= Beginning of Section =
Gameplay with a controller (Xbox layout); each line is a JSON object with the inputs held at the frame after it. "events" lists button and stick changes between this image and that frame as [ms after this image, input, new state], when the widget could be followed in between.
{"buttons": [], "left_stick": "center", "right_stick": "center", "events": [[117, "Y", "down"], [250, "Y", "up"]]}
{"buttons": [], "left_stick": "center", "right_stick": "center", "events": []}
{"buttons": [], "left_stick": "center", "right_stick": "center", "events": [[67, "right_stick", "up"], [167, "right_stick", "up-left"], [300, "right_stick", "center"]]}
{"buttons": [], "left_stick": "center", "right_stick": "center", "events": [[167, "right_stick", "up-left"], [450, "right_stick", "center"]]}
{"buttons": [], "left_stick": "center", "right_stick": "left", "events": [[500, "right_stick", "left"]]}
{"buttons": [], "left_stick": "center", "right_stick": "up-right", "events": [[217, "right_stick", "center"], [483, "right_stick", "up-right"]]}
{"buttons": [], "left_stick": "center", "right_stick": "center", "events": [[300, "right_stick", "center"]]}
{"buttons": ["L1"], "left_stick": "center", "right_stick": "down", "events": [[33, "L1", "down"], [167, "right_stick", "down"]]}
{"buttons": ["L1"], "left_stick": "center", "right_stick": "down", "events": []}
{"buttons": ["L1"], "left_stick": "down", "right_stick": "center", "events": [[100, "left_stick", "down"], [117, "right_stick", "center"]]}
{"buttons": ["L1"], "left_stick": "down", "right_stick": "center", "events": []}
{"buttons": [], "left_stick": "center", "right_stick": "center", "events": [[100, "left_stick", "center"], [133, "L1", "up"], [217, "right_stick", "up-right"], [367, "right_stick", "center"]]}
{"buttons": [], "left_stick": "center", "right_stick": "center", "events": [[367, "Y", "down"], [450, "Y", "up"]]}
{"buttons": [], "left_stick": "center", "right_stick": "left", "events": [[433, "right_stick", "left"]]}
= End of Section =
■ **What is expected**: In the data above, how many lines carry the string "down"? Only the number should be given.

■ **Output below**: 6